◆ EXERCISE AIM:
In the entries that follow, which lines hold the string "size"? List them.

Saved entries:
"""
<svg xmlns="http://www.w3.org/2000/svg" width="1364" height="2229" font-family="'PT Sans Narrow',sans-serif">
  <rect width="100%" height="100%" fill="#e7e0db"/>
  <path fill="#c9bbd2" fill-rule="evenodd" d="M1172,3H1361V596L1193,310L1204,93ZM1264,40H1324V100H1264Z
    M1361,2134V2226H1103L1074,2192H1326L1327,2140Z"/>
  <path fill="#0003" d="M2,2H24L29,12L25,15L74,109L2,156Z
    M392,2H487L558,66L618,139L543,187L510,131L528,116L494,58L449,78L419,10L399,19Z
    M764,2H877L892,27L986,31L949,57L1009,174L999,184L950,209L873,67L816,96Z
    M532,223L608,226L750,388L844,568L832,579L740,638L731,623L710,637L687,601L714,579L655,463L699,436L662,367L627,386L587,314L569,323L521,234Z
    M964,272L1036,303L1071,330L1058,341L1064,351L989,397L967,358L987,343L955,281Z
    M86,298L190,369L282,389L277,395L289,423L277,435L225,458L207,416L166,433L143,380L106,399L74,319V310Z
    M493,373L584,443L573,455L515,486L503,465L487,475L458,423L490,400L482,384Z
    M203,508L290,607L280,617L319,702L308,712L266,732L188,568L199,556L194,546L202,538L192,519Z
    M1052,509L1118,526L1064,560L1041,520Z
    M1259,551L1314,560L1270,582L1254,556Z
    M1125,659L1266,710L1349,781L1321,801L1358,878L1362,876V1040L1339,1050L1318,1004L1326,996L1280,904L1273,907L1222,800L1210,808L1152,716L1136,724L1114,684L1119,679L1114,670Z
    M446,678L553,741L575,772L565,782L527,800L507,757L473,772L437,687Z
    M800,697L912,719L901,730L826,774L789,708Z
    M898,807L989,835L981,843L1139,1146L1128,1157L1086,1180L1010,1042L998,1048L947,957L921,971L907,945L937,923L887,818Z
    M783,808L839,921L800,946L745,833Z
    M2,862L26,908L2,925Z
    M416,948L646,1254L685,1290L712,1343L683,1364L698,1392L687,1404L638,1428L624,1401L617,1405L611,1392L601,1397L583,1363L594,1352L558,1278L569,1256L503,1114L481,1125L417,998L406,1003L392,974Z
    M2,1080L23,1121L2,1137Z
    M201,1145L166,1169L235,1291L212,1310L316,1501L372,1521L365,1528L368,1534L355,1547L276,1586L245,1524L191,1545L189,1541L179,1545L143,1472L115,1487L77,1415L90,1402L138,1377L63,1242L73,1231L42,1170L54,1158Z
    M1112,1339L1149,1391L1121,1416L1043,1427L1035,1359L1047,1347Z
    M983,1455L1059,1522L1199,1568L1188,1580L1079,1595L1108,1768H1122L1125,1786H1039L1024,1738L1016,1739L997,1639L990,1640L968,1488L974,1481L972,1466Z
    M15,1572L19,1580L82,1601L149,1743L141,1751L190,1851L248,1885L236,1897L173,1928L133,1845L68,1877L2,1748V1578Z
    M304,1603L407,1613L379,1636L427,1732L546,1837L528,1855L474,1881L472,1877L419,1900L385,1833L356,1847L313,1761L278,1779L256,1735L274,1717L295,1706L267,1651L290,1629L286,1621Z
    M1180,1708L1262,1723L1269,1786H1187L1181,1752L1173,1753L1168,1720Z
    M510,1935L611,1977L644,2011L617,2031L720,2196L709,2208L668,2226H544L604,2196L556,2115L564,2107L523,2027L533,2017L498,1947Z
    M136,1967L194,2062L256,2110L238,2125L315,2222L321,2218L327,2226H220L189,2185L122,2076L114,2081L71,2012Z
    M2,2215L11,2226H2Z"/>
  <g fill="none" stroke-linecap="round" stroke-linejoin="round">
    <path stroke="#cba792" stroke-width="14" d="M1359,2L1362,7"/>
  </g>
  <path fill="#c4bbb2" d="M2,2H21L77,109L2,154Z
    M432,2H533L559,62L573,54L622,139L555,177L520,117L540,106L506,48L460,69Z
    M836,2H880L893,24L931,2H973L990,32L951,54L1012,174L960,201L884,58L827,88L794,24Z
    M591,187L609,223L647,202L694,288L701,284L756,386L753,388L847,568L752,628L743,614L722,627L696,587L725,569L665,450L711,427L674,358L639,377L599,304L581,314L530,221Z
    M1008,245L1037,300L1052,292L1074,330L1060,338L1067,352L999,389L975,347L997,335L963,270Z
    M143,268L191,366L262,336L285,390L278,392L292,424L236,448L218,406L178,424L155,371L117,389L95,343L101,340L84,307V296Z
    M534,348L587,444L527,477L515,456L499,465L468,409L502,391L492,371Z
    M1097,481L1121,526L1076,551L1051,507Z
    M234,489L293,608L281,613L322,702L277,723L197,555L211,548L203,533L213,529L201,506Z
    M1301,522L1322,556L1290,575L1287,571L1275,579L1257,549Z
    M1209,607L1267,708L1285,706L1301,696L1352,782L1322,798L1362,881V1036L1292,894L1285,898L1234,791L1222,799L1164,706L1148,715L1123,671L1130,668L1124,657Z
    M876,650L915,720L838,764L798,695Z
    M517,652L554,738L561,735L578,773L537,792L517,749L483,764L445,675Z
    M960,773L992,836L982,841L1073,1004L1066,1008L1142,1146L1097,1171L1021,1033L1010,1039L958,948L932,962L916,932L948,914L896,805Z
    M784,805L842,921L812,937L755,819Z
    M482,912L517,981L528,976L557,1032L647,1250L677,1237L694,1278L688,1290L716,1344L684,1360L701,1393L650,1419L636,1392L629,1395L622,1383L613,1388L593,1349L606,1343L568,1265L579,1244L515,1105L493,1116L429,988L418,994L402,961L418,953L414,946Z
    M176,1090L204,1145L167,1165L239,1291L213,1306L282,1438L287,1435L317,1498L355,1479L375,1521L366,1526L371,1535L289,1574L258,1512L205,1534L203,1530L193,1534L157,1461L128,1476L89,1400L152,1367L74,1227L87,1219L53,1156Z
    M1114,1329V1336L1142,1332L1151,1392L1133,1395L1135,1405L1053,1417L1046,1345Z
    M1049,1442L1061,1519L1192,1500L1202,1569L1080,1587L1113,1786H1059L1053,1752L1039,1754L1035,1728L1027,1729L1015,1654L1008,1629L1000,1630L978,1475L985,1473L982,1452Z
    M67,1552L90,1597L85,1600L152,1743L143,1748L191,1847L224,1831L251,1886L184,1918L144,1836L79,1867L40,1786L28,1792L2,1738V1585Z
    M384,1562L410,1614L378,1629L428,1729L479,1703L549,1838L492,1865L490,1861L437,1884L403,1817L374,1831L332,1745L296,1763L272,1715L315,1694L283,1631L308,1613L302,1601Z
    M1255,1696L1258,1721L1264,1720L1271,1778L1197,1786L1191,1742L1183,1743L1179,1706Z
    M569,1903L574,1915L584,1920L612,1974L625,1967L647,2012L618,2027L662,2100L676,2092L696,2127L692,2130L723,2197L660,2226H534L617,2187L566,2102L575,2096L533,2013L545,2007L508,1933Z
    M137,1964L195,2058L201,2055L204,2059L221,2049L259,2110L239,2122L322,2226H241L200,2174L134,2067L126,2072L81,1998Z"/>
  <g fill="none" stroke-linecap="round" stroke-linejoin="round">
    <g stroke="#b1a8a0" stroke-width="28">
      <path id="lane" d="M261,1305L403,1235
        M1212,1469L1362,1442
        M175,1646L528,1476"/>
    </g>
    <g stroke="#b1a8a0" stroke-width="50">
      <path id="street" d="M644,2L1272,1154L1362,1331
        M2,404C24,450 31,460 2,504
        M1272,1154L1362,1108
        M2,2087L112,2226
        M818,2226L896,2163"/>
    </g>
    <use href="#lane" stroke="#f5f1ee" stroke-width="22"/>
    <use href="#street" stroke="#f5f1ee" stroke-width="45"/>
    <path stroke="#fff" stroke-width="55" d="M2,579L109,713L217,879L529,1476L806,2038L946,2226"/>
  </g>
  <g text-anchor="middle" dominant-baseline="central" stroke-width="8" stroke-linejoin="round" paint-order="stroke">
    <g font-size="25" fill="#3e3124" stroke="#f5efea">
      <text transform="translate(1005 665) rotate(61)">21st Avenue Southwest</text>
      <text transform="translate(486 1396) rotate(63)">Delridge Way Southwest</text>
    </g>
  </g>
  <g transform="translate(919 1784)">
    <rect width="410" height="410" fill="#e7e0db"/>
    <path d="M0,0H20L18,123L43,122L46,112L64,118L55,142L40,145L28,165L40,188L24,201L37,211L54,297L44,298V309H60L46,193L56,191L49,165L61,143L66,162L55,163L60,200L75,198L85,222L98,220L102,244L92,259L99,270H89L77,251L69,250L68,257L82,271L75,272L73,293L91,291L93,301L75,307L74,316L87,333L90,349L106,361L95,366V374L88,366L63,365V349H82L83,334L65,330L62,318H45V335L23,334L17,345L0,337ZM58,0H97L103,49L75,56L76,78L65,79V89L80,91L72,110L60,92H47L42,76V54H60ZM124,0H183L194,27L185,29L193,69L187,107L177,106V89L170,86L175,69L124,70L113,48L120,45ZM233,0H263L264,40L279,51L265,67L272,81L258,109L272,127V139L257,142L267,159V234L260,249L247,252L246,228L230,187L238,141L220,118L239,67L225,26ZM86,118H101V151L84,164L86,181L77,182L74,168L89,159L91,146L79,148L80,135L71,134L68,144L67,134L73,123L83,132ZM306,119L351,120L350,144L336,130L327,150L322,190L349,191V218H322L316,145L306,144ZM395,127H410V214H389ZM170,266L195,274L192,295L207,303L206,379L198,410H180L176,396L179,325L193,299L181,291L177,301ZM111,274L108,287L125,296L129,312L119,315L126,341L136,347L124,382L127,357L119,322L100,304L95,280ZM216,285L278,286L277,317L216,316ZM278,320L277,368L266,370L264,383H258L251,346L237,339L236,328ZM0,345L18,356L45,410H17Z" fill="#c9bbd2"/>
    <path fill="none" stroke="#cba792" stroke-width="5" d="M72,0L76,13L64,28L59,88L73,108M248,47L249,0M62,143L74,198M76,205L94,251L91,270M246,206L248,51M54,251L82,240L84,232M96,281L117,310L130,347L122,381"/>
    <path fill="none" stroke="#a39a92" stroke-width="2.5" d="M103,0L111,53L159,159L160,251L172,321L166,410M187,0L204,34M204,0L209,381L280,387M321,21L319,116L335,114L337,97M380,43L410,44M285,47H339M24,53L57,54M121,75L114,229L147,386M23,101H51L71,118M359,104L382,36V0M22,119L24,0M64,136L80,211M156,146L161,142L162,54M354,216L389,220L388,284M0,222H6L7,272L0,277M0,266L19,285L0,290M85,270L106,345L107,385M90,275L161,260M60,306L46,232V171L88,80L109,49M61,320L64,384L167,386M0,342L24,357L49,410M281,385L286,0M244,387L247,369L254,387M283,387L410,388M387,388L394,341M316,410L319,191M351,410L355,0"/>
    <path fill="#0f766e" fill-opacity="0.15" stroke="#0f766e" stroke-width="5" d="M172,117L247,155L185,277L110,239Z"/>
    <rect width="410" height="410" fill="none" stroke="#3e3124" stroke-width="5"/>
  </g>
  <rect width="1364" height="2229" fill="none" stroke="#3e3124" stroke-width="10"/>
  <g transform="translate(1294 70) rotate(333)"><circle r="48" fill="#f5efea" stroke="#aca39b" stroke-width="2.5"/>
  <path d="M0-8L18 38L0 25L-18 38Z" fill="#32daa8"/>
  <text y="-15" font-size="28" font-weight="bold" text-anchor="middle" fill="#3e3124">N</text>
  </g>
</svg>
"""
◆ SOLUTION:
    <g font-size="25" fill="#3e3124" stroke="#f5efea">
  <text y="-15" font-size="28" font-weight="bold" text-anchor="middle" fill="#3e3124">N</text>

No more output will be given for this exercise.